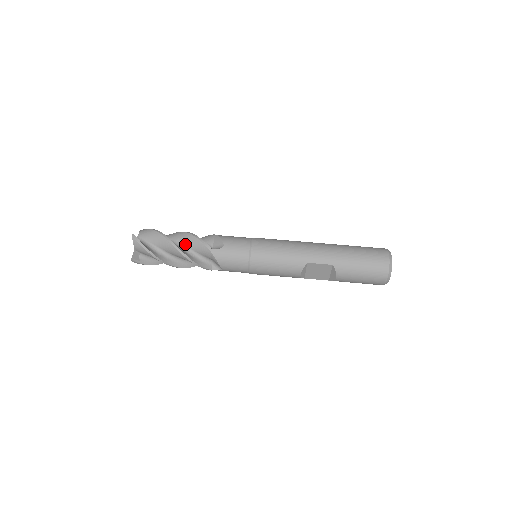
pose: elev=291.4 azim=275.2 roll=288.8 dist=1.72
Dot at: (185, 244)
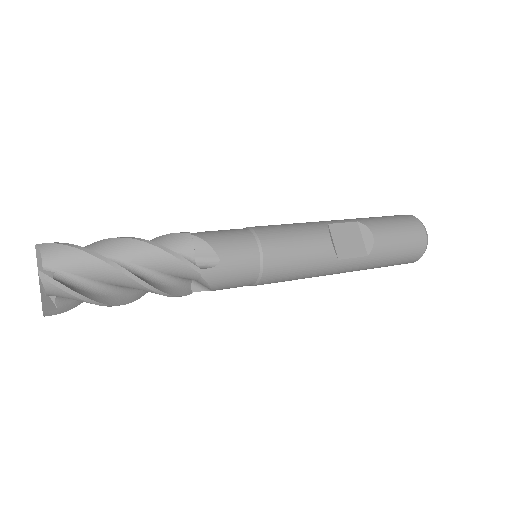
Dot at: occluded
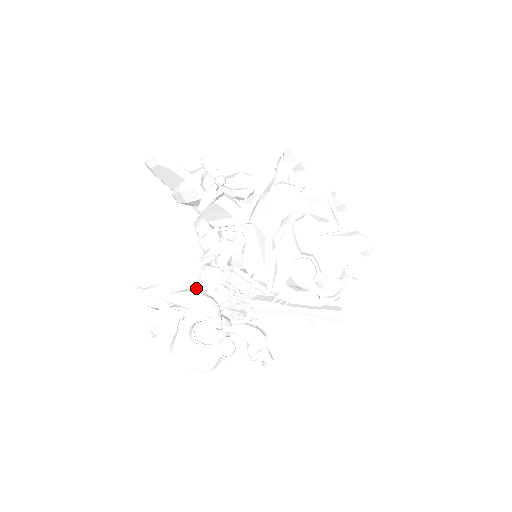
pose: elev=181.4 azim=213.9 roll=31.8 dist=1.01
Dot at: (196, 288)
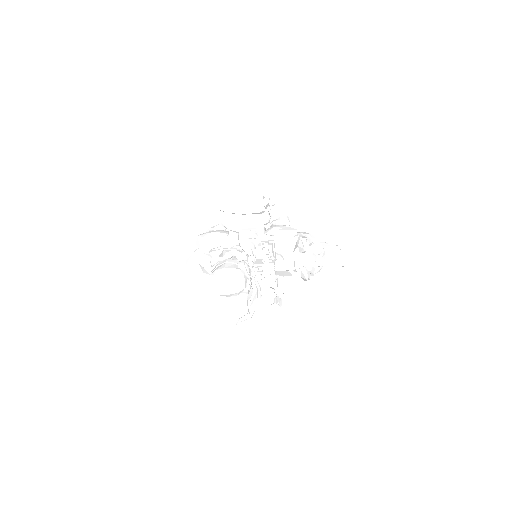
Dot at: occluded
§
### [Given exercise]
Render the records above as a Markdown table with the columns Row and Line, one line per row, skipping blank lines. Leave the pictures out of the answer.

### [Task result]
| Row | Line |
|---|---|
| 1 | pose: elev=291.4 azim=275.2 roll=288.8 dist=1.72 |
| 2 | Dot at: (185, 244) |
| 3 | Dot at: occluded |
| 4 | pose: elev=181.4 azim=213.9 roll=31.8 dist=1.01 |
| 5 | Dot at: (196, 288) |
| 6 | Dot at: occluded |